# SELECTED PASSAGE
========================================================================
Monotonic Last Modified Columns in Postgres
December 2nd, 2024Tracking a record’s last modified time is a common application requirement. In Postgres, a typical implementation
might look like this, using a BEFORE UPDATE
trigger on a last_modified_at
column:
CREATE TABLE foo (
id SERIAL PRIMARY KEY,
name TEXT,
last_modified_at TIMESTAMPTZ NOT NULL DEFAULT now()
);
CREATE OR REPLACE FUNCTION update_last_modified_at()
RETURNS TRIGGER AS $$
BEGIN
NEW.last_modified_at = now();
RETURN NEW;
END;
$$ LANGUAGE 'plpgsql';
CREATE TRIGGER update_last_modified_at_trigger
BEFORE UPDATE ON foo
FOR EACH ROW
EXECUTE PROCEDURE update_last_modified_at();
This works in most cases, but breaks an assumption that’s likely made by the application: last_modified_at
isn’t
necessarily monotonically increasing, even if the system clock is. This can cause problems when the application uses
last_modified_at
as a watermark for processing changes.
The reason this approach breaks monotonicity is that now()
actually returns the timestamp at which the given
transaction started, not the actual timestamp. This is normally a helpful property that makes it easier to group
changes that were made in the same transaction.
Consider the following case: transaction A starts at time 1, and transaction B starts at time 2, so now()
returns
2024-01-01T00:00:00.000000Z
and 2024-01-01T00:00:01.000000Z
for transaction A and B, respectively.
Assume both transactions are using the default isolation level of READ COMMITTED
. Transaction B updates and commits
a record at time 3, which sets last_modified_at=2024-01-01T00:00:01.000000Z
. Transaction A then updates and commits
the same record at time 4, which sets last_modified_at=2024-01-01T00:00:00.000000Z
, violating monotonicity.
The easiest way to fix this is to use clock_timestamp()
instead, which always returns the actual timestamp at
call time. If, however, we also need to group changes that were made in the same transaction, we can continue
to use now()
but update our trigger function as follows:
CREATE OR REPLACE FUNCTION update_last_modified_at()
RETURNS TRIGGER AS $$
BEGIN
NEW.last_modified_at = greatest(OLD.last_modified_at + INTERVAL '1 microsecond', now());
RETURN NEW;
END;
$$ LANGUAGE 'plpgsql';
The 1 microsecond interval ensures that even if now()
returns a timestamp lower than the previously stored last_modified_at
,
we still bump it so that readers of that timestamp can register an updated record.
From the above case: transaction B
will commit last_modified_at=2024-01-01T00:00:01.000000Z
, then when transaction A
commits, it will set last_modified_at = greatest(2 + inverval '1 microsecond', 2024-01-01T00:00:00.000000Z) = 2024-01-01T10:00:00.000001Z
,
preserving monotonicity.
========================================================================
# INFORMATION PROVIDED
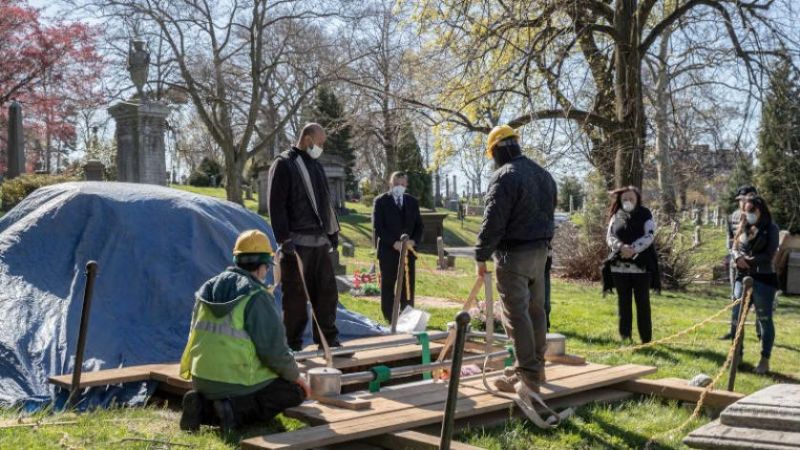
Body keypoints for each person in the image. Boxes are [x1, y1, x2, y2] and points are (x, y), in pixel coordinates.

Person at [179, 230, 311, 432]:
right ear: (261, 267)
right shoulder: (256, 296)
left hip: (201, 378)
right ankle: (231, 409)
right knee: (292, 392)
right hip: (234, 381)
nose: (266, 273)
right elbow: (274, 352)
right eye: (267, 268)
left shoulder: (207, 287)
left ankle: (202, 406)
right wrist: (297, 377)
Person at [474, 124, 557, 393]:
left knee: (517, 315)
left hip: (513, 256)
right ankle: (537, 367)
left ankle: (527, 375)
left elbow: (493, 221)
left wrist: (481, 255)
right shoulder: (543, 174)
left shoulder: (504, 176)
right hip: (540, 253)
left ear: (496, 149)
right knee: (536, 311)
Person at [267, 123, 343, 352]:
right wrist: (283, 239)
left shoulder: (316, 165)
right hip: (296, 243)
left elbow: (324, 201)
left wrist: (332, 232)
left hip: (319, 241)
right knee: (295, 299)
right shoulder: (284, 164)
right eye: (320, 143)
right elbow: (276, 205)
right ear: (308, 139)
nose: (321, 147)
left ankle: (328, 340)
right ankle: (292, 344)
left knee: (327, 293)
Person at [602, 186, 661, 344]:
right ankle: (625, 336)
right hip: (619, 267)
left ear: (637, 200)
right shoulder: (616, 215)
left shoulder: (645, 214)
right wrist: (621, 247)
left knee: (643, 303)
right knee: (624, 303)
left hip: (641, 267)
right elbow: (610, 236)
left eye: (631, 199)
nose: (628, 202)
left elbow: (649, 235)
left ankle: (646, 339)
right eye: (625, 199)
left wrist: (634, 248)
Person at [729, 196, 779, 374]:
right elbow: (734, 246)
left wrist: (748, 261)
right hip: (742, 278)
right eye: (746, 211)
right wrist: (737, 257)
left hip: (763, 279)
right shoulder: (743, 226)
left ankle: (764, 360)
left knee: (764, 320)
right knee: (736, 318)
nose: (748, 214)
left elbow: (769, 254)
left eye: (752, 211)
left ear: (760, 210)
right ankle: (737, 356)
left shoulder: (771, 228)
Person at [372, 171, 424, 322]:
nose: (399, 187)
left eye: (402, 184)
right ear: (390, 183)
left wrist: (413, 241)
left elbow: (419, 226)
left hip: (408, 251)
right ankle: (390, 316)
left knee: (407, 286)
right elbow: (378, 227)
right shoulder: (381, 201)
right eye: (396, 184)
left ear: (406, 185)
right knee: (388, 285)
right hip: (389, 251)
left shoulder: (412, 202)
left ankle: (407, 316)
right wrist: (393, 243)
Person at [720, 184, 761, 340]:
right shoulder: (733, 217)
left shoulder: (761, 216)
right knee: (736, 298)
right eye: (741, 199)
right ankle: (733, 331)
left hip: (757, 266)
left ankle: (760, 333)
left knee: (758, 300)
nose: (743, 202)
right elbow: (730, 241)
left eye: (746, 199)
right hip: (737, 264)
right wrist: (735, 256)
========================================================================
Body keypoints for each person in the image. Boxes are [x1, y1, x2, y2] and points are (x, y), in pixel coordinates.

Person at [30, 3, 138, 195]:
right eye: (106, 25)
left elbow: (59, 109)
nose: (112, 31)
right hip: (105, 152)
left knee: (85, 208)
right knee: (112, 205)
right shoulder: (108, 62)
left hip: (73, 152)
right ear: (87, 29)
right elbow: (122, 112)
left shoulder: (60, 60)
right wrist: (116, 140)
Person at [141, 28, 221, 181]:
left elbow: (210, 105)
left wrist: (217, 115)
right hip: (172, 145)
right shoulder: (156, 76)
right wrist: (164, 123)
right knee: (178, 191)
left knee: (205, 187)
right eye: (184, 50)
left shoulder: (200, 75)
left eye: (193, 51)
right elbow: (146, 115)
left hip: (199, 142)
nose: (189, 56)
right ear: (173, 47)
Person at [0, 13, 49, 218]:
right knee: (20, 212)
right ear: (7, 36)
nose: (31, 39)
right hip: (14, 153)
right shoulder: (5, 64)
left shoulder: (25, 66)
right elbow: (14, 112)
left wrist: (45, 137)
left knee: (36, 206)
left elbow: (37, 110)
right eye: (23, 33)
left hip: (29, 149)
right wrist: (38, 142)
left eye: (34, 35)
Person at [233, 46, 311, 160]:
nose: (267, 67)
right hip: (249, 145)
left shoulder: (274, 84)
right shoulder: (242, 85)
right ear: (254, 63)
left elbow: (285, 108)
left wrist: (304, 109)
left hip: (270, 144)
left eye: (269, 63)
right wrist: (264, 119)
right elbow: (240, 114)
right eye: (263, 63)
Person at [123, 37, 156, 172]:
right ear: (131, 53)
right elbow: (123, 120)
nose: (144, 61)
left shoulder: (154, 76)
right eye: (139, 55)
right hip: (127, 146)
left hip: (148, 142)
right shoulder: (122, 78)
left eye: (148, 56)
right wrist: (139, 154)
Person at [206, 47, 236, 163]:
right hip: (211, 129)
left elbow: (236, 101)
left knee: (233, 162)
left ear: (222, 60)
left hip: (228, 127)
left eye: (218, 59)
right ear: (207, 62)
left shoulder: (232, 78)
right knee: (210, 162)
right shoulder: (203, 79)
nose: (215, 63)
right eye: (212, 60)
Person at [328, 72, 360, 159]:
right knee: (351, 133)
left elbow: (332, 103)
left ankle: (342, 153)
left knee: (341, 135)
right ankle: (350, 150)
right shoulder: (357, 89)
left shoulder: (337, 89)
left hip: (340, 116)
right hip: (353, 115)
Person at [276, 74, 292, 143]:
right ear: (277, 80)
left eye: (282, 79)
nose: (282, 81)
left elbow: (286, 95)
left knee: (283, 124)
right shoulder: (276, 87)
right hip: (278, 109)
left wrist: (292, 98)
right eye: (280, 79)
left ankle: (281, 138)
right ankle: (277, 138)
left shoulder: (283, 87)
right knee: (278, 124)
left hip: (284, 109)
========================================================================
# ACTIVITIES
**A.** Reproduce the passage of the article on last modified columns in Postgres that opens with the words containing "actually returns the" and closes with "and B, respectively.".
**B.** Using the article on last modified columns in Postgres, say whether each statement below agrees with it, answering yes or no and quoting the words that decide it: (i) now() returns the timestamp at which the transaction started; (ii) clock_timestamp() returns the timestamp at which the transaction started; (iii) in the example, both transactions use the SERIALIZABLE isolation level.

# ANSWERS FOR EACH ITEM
**A.**
actually returns the timestamp at which the given
transaction started, not the actual timestamp. This is normally a helpful property that makes it easier to group
changes that were made in the same transaction.
Consider the following case: transaction A starts at time 1, and transaction B starts at time 2, so now()
returns
2024-01-01T00:00:00.000000Z
and 2024-01-01T00:00:01.000000Z
for transaction A and B, respectively.

**B.**
(i) Yes: "actually returns the timestamp at which the given transaction started, not the actual timestamp"
(ii) No: "which always returns the actual timestamp at call time"
(iii) No: "Assume both transactions are using the default isolation level of READ COMMITTED"